[begin RECORDS FOR THE EXERCISE]

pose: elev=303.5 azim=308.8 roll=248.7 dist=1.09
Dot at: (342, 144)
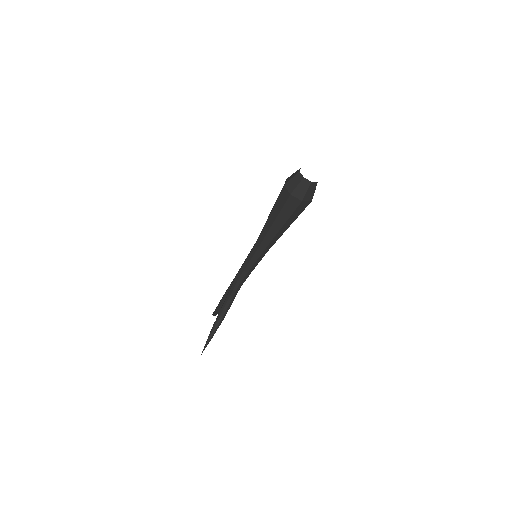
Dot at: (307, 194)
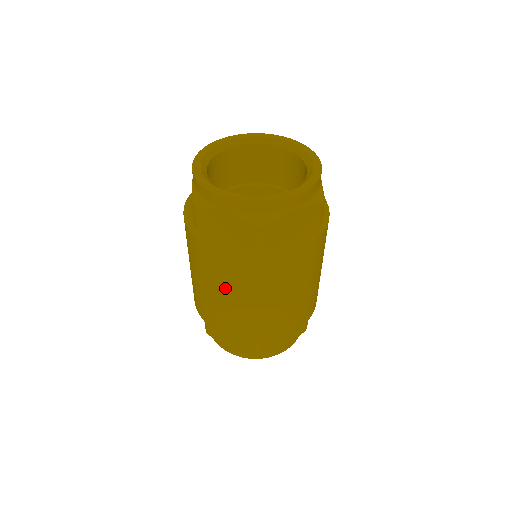
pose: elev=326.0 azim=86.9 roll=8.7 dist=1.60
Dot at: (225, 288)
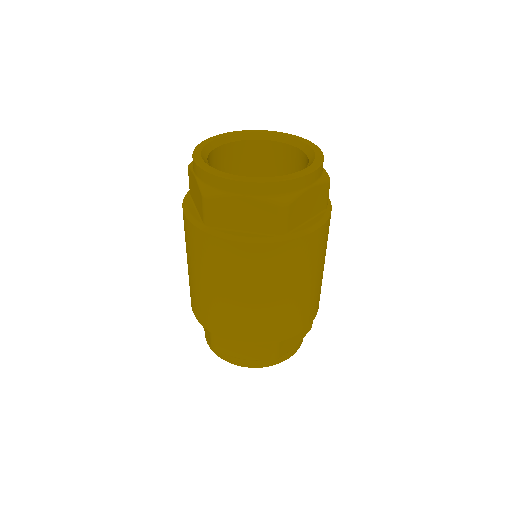
Dot at: (188, 255)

[end RECORDS FOR THE EXERCISE]

SET PROBLEM: Copy out every item with "pose" swapped for "view" and everything else unchanged, leaving out the pictures.

COMPLETE ANSWER:
view: elev=303.5 azim=308.8 roll=248.7 dist=1.09
Dot at: (342, 144)
Dot at: (307, 194)
view: elev=326.0 azim=86.9 roll=8.7 dist=1.60
Dot at: (225, 288)
Dot at: (188, 255)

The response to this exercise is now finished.